If you're drilling in the fold, you are hard pressed to not find it !


----------



## barney (7 August 2020)

frugal.rock said:


> Well I just paid 0.022
> High of the day up 4.76% I'm doing my bit, what about the rest of you slackers




Froogs ..... Firstly welcome to the party.  

Technically, I wont be surprised to see more Ranging in the short term so a drop back to .019 would not be unexpected, or a bad sign .... Might put a little pressure on your entry if that happens, but I assume you haven't put the house on it.

The good thing is the Chart is definitely in an uptrend so any good news will be well treated by the market.  We all live in hope ... Especially Trav who needs to turn that red colour to green!


----------



## frugal.rock (18 August 2020)

barney said:


> Froogs ..... Firstly welcome to the party.
> 
> Technically, I wont be surprised to see more Ranging in the short term so a drop back to .019 would not be unexpected, or a bad sign .... Might put a little pressure on your entry if that happens, but I assume you haven't put the house on it.
> 
> The good thing is the Chart is definitely in an uptrend so any good news will be well treated by the market.  We all live in hope ... Especially Trav who needs to turn that red colour to green!



Thanks Barney. 
I might have to hop on down to the prospective area of Celsius and find this gold for them....cut a deal.
Weather is starting to warm up, a field trip would hit the spot. Could drive home if too cold. 

Haven't put the house on it. 
Holders just need some good old fashioned patience, IMO.

Starting to think the tide has turned in NSW on the anti mining front. Anything other than coal....good!

CLA has the potential to land a Cadia (Newcrest Mining) size mine, big business.
Same general strike line.
There's gold all through that fold.
I *will* go and find it for them, if I have to.
Cheers.


----------



## barney (20 August 2020)

barney said:


> I wont be surprised to see it retrace back to .014-.015 but will probably add if it does that.

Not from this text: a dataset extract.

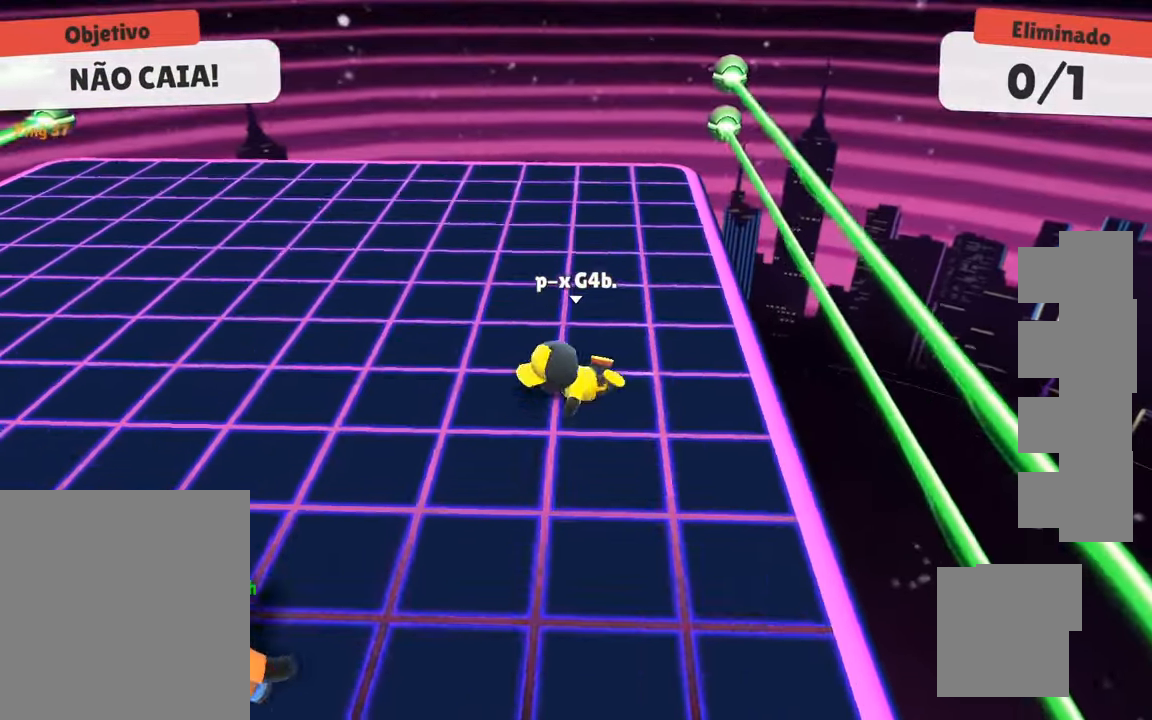
{"keys": ["a"], "events": []}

I had a buy in the queue at 0.016 which I was surprised to see get filled today. 

Price action looks shaky at face value so we shall see what happens.

Almost back to 50% Cash vs Market Cap. Given the Spec end of the market usually makes little sense, CLA is behaving exactly as expected


----------



## frugal.rock (20 August 2020)

I clicked them an email last night. 
They would have to be inept not to make a return inquiry...
It's completely different ground to WA....
Patience required, still.


----------



## barney (21 August 2020)

frugal.rock said:


> I clicked them an email last night.
> They would have to be inept not to make a return inquiry...
> It's completely different ground to WA....
> Patience required, still.




I've never had much luck with email returns from Co's but plenty of info via phone calls. I put that down to "no paper trail" = no liability.  

Today's price action was ordinary but not desperate. Looked like one or two sellers who simply wanted out. Could cause a short term cascade; could easily be back to .017 tomorrow. 

Their cash position should give then some resilience but who knows with Specs ... thats why we luv 'em


----------



## barney (21 August 2020)

barney said:


> could easily be *back to .017 tomorrow*.




I rest my case  .... Lets hope it stays there this time


----------



## frugal.rock (21 August 2020)

A shake out for the next draught.


----------



## barney (24 August 2020)

frugal.rock said:


> A shake out for the next draught.




Decided to let my CLA holding go today.  I think there is likely more meat in the sandwich but I need to lighten the load on a few Stocks that are stationary.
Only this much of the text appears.